La espoleta, generalmente, la saca el adversario. Hacia 1810, el alza de precios, la pérdida de mercados a causa de la guerra y un complot de los nuevos industriales y de los distribuidores de productos textiles de Londres para que éstos no compren mercadería a los talleres de las pequeñas aldeas textiles encendió la mecha. Por otra parte, las reuniones políticas y la libertad de letra impresa habían sido prohibidas con la excusa de la guerra contra Napoleón, y la ley prohibía emigrar a los tejedores, aunque se estuvieran muriendo de hambre: Inglaterra no debía entregar su expertise al mundo.

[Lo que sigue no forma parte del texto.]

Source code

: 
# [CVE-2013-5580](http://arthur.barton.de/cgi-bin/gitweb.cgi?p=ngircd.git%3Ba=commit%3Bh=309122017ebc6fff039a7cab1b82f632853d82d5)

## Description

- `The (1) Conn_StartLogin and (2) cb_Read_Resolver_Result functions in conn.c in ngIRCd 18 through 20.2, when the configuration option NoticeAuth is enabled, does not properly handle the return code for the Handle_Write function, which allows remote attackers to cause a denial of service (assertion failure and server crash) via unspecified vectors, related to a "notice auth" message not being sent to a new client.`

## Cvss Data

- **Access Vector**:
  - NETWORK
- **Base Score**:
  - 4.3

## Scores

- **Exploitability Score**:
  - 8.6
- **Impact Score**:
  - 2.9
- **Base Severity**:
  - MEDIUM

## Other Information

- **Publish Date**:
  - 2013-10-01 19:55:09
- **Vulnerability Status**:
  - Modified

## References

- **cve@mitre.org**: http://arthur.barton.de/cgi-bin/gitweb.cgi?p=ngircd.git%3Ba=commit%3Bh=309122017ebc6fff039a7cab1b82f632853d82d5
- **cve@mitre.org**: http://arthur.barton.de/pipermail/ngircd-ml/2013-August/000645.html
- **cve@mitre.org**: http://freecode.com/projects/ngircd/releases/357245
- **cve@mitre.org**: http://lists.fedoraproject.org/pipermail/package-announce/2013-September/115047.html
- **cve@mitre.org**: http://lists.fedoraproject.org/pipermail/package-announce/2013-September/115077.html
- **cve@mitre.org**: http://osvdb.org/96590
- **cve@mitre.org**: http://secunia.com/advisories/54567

Los luditas inventaron una logística de urgencia. Ella abarcaba un sistema de delegados y de correos humanos que recorrían los cuatro condados, juramentos secretos de lealtad, técnicas de camuflaje, centinelas, organizadores de robo de armas en el campamento enemigo, pintadas en las paredes. Y además descollaron en el viejo arte de componer canciones de guerra, a las cuales llamaban himnos. En uno de los pocos que han sido recopilados puede aún escucharse: “Ella tiene un brazo / Y aunque sólo tiene uno /
Hay magia en ese brazo único / Que crucifica a millones / Destruyamos al Rey Vapor, el Salvaje Moloch”, y en otra: “Noche tras noche, cuando todo está quieto / Y la luna ya ha cruzado la colina / Marchamos a hacer nuestra voluntad / ¡Con hacha, pica y fusil!”. Las mazas que utilizaban los luditas provenían de la fábrica Enoch. Por eso cantaban “La Gran Enoch irá al frente / Deténgala quien se atreva, deténgala quien pueda / Adelante los hombres gallardos / ¡Con hacha, pica y fusil!”. La imagen de la maza trascenderá la breve epopeya ludita. En la iconología anarquista de principios de siglo, Hércules sindicalizados suelen estar a punto de aplastar con una gran maza, no ya máquinas, sino al sistema fabril entero. Todos estos blues de la técnica no deben hacer perder de vista que las autoridades no sólo querían aplastar la sublevación popular, también buscaban impedir la organización de sectas obreras, en una época en la cual solamente los industriales estaban unidos. Carbonarios, conjurados, la Mano Negra de Cádiz, sindicalistas revolucionarios: en el siglo pasado la horca fue la horma para muchas intentonas sediciosas.